ASSIGNMENT: Your answer is the lines below, exactly, from the one that contains "G04 Created by KiCad (PCBNEW 4.0.0-stable)" through the one that contains "X49000000Y-149000000D03*", both included.

[Start of Attachment]

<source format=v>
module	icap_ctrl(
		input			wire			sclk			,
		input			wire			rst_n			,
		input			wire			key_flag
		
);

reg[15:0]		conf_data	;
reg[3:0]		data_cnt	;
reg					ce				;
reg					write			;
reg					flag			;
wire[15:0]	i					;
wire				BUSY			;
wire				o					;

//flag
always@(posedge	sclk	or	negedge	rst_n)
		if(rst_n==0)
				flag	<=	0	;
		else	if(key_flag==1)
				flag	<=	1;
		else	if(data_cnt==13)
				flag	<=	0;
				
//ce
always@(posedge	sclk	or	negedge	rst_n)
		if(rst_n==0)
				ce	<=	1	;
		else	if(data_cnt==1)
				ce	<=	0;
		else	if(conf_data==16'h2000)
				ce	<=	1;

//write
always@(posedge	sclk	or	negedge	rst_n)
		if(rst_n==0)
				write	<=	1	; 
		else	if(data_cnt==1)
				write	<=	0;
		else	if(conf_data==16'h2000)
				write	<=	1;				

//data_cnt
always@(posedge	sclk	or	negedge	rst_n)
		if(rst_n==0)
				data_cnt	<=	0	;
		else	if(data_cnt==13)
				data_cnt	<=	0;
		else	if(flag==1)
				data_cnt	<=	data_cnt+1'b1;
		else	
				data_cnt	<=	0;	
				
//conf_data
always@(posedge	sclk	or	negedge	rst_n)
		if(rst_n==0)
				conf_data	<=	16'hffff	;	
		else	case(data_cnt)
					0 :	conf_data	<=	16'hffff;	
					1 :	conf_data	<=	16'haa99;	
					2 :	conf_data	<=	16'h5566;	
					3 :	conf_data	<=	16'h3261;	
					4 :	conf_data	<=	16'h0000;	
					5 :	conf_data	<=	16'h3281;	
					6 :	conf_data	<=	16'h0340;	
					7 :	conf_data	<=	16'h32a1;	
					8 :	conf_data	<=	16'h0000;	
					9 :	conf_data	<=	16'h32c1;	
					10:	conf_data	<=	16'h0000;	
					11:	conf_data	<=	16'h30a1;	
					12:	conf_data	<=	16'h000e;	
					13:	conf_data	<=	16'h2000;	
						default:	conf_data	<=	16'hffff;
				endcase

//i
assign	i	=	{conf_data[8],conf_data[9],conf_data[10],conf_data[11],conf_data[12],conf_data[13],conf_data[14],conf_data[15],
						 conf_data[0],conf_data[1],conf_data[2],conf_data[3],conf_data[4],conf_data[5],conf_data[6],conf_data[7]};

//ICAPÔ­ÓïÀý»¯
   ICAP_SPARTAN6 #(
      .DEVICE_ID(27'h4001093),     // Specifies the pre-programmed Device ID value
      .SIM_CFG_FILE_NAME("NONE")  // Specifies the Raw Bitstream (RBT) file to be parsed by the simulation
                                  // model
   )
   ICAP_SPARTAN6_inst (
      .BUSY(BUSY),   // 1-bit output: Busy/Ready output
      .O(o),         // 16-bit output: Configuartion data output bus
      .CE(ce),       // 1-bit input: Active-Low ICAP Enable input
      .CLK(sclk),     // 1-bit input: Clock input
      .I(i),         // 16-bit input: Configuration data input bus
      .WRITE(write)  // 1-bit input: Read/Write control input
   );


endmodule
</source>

[End of Attachment]
[Start of Attachment]

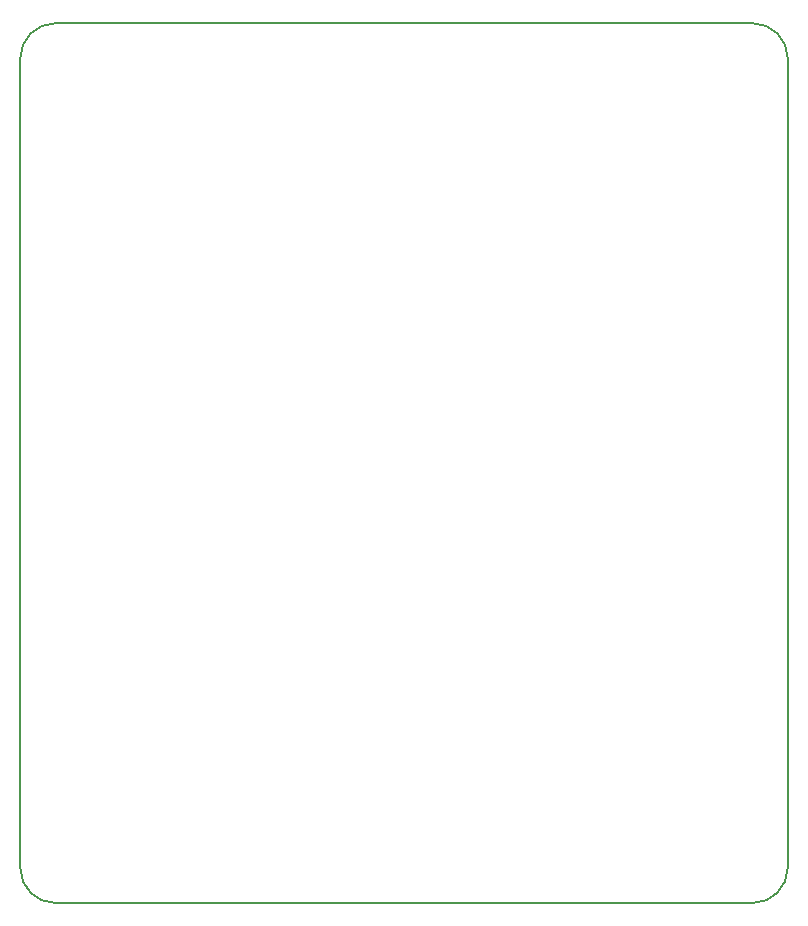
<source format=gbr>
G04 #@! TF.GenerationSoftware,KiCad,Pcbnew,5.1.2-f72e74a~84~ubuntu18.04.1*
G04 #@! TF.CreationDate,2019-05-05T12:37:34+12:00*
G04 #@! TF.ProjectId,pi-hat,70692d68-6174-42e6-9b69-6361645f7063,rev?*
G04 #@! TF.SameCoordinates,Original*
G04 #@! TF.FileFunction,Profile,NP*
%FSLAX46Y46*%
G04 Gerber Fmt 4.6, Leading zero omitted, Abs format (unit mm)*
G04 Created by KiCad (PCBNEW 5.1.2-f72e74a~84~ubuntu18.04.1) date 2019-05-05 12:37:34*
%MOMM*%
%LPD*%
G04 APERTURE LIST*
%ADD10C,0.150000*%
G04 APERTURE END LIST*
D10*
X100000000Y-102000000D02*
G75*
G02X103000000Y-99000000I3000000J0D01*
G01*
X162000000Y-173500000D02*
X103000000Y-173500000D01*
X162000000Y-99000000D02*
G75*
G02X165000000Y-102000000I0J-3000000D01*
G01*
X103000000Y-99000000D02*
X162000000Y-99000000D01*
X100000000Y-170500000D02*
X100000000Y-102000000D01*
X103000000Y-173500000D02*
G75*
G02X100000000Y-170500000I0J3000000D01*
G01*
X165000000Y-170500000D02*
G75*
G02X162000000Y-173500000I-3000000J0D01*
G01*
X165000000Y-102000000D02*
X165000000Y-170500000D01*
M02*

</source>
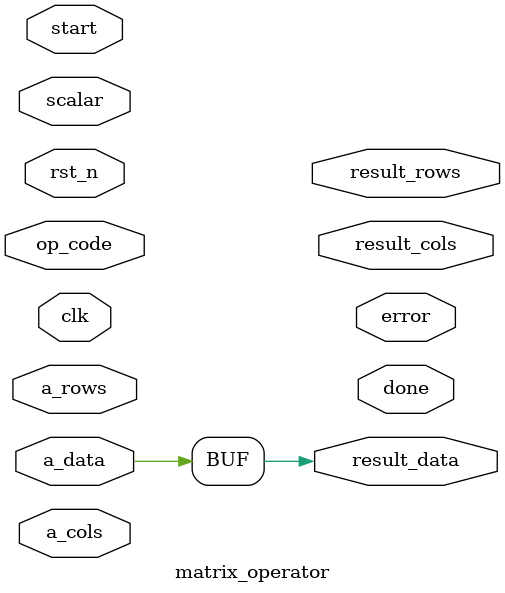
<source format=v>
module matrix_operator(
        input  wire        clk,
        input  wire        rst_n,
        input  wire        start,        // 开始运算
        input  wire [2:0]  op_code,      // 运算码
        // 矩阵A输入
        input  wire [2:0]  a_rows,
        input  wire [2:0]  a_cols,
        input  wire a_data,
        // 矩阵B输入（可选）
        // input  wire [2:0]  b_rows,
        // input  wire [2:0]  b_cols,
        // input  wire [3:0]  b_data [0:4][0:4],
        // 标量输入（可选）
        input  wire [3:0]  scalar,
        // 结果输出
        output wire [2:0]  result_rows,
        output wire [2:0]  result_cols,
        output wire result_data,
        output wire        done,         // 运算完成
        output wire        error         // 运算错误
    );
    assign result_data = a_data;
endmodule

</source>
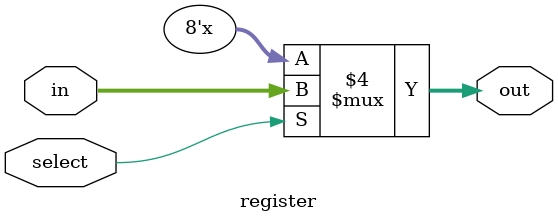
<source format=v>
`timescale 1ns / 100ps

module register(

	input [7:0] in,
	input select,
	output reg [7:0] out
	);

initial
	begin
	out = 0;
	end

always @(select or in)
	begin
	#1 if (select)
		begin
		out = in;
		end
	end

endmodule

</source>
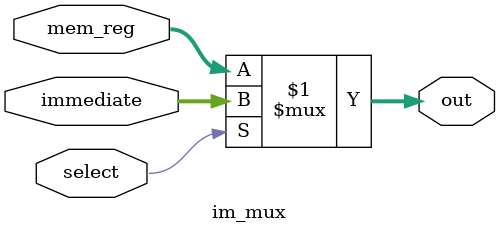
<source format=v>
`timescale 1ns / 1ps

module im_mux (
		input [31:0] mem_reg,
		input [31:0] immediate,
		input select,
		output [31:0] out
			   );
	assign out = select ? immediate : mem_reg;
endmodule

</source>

[End of Attachment]
[Start of Attachment]

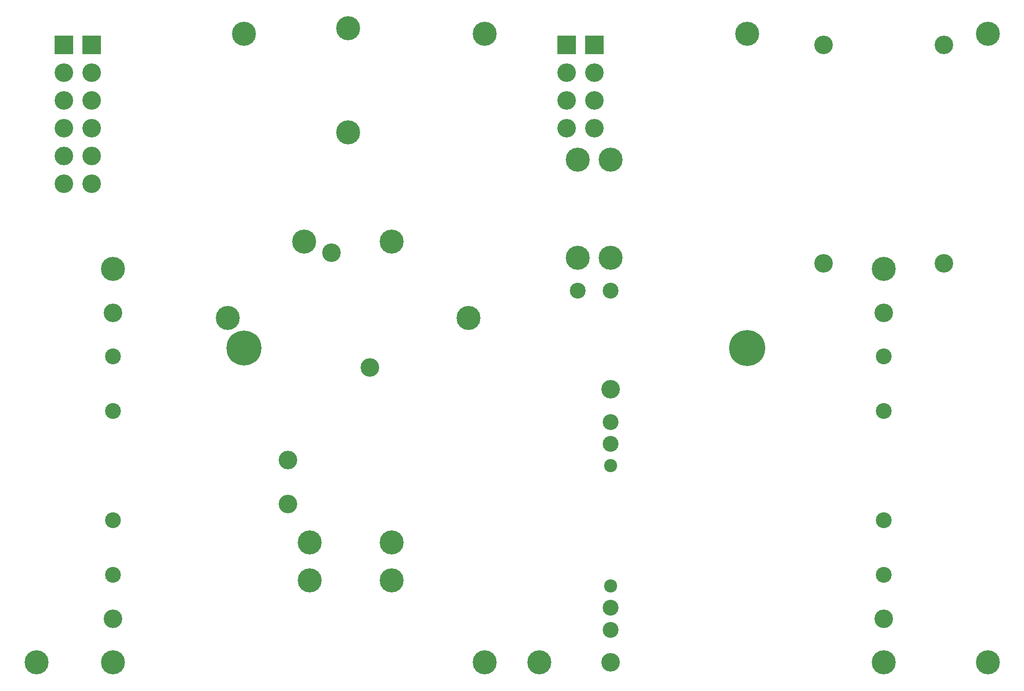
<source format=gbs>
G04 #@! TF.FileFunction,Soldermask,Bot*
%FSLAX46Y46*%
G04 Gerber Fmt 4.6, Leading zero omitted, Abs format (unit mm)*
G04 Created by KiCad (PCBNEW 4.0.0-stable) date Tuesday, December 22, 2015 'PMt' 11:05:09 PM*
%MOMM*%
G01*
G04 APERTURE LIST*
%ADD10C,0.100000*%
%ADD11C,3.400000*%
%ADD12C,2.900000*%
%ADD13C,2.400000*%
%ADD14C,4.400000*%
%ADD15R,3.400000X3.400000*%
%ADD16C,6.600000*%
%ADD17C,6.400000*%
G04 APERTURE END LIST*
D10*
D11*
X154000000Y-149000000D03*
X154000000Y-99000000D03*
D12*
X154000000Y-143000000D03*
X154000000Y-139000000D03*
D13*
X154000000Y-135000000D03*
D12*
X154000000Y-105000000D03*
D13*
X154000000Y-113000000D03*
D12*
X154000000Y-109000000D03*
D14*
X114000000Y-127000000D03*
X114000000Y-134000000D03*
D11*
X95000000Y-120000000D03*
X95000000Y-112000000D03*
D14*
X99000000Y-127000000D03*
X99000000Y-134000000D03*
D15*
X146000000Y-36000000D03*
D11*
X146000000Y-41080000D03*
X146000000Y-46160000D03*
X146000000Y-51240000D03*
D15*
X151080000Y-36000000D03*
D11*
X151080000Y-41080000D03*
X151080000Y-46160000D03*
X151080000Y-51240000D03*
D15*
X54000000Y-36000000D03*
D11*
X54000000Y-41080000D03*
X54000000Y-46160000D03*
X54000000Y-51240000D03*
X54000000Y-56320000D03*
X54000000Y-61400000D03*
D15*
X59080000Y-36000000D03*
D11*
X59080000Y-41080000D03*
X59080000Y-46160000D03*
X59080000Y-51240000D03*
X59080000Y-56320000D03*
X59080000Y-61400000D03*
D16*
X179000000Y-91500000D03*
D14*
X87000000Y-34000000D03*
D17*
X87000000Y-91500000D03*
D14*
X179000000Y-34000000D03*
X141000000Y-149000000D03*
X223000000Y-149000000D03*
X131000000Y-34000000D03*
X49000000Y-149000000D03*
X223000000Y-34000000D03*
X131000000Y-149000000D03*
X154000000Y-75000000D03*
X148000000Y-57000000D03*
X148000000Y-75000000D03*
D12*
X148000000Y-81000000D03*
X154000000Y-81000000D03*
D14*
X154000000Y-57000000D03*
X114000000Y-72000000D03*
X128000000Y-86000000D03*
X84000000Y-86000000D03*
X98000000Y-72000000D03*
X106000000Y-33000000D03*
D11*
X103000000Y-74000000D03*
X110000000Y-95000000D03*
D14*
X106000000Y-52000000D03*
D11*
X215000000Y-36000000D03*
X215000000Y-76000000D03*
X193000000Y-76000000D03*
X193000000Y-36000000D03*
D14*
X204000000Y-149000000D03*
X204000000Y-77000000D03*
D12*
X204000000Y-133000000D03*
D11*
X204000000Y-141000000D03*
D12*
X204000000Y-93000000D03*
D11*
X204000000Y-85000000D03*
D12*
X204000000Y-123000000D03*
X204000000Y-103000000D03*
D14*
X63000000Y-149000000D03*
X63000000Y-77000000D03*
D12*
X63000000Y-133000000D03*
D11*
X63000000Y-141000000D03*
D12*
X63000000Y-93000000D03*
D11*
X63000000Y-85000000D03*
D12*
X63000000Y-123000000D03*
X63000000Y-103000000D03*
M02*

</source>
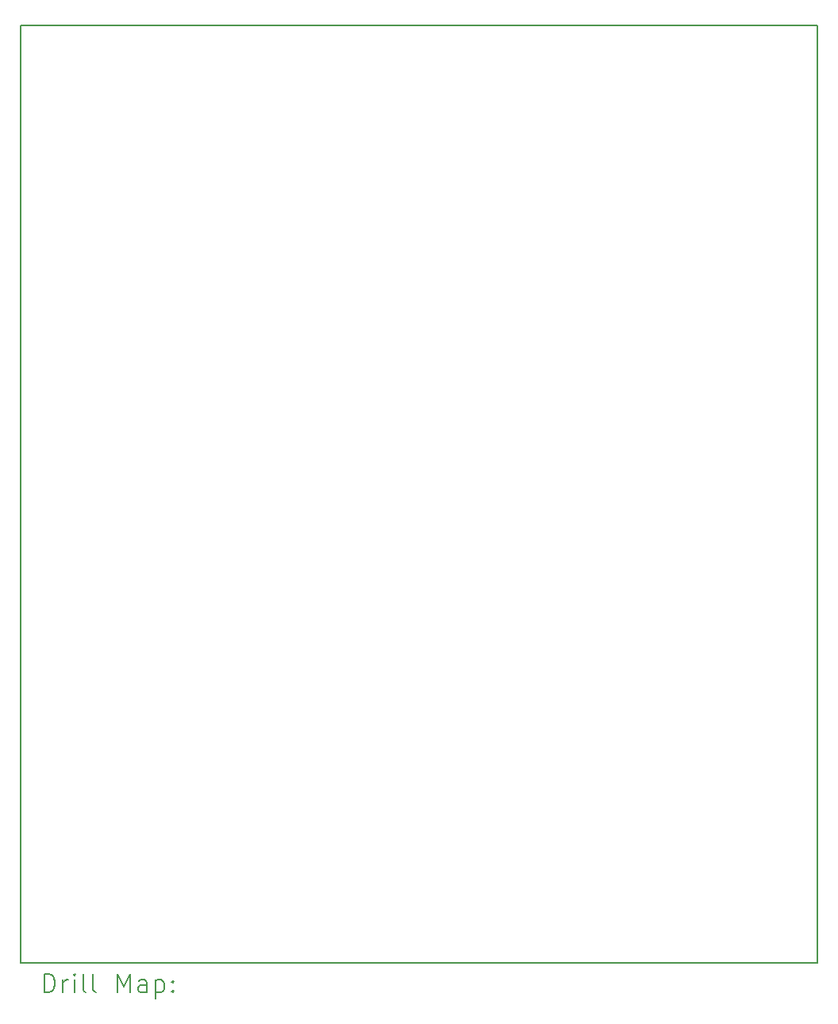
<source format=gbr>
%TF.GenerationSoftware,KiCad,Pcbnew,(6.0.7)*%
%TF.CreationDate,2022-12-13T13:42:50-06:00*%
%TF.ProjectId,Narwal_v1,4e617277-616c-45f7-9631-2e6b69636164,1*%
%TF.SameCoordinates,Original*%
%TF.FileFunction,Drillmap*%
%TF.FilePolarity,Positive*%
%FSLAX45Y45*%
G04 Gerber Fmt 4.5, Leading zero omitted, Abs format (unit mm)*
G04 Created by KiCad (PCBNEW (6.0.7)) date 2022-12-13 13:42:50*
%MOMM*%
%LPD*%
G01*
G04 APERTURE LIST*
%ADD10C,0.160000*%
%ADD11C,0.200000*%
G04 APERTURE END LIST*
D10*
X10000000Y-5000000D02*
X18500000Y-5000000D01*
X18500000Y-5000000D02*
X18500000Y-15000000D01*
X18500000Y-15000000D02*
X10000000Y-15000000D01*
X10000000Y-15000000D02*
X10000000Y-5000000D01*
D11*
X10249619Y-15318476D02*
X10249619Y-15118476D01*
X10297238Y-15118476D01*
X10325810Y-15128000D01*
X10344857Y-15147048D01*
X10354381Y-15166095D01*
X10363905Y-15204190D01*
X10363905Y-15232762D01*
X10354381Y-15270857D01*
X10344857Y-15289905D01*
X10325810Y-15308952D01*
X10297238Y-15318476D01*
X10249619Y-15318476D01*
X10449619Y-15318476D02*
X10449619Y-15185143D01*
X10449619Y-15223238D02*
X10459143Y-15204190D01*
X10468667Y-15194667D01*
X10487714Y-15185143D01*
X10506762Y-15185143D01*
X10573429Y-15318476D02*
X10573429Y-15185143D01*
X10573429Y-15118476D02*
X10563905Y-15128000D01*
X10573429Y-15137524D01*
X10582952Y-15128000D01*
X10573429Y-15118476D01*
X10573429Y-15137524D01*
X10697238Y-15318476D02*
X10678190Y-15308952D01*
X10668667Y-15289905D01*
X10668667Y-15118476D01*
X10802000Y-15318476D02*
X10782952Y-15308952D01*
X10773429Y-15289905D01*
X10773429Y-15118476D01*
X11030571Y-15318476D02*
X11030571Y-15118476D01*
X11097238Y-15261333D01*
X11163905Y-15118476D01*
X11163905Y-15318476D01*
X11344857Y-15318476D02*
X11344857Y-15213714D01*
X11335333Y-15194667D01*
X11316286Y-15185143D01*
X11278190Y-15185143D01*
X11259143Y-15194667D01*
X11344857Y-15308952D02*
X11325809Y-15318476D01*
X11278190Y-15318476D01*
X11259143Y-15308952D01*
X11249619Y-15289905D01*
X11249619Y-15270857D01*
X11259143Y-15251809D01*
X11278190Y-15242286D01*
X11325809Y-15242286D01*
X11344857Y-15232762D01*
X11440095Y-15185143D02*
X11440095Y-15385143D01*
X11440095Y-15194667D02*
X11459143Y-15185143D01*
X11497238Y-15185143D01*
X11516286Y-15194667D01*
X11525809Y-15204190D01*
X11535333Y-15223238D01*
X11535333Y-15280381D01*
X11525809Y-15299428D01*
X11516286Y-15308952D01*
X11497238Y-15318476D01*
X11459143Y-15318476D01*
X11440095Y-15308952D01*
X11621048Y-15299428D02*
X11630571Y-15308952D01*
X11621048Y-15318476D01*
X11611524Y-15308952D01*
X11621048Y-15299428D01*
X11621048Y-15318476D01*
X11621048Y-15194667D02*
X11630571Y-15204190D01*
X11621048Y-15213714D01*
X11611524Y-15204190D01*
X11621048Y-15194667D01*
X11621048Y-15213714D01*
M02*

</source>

[End of Attachment]

RESPONSE AREA:
G04 Created by KiCad (PCBNEW 4.0.0-stable) date Tuesday, December 22, 2015 'PMt' 11:05:09 PM*
%MOMM*%
G01*
G04 APERTURE LIST*
%ADD10C,0.100000*%
%ADD11C,3.400000*%
%ADD12C,2.900000*%
%ADD13C,2.400000*%
%ADD14C,4.400000*%
%ADD15R,3.400000X3.400000*%
%ADD16C,6.600000*%
%ADD17C,6.400000*%
G04 APERTURE END LIST*
D10*
D11*
X154000000Y-149000000D03*
X154000000Y-99000000D03*
D12*
X154000000Y-143000000D03*
X154000000Y-139000000D03*
D13*
X154000000Y-135000000D03*
D12*
X154000000Y-105000000D03*
D13*
X154000000Y-113000000D03*
D12*
X154000000Y-109000000D03*
D14*
X114000000Y-127000000D03*
X114000000Y-134000000D03*
D11*
X95000000Y-120000000D03*
X95000000Y-112000000D03*
D14*
X99000000Y-127000000D03*
X99000000Y-134000000D03*
D15*
X146000000Y-36000000D03*
D11*
X146000000Y-41080000D03*
X146000000Y-46160000D03*
X146000000Y-51240000D03*
D15*
X151080000Y-36000000D03*
D11*
X151080000Y-41080000D03*
X151080000Y-46160000D03*
X151080000Y-51240000D03*
D15*
X54000000Y-36000000D03*
D11*
X54000000Y-41080000D03*
X54000000Y-46160000D03*
X54000000Y-51240000D03*
X54000000Y-56320000D03*
X54000000Y-61400000D03*
D15*
X59080000Y-36000000D03*
D11*
X59080000Y-41080000D03*
X59080000Y-46160000D03*
X59080000Y-51240000D03*
X59080000Y-56320000D03*
X59080000Y-61400000D03*
D16*
X179000000Y-91500000D03*
D14*
X87000000Y-34000000D03*
D17*
X87000000Y-91500000D03*
D14*
X179000000Y-34000000D03*
X141000000Y-149000000D03*
X223000000Y-149000000D03*
X131000000Y-34000000D03*
X49000000Y-149000000D03*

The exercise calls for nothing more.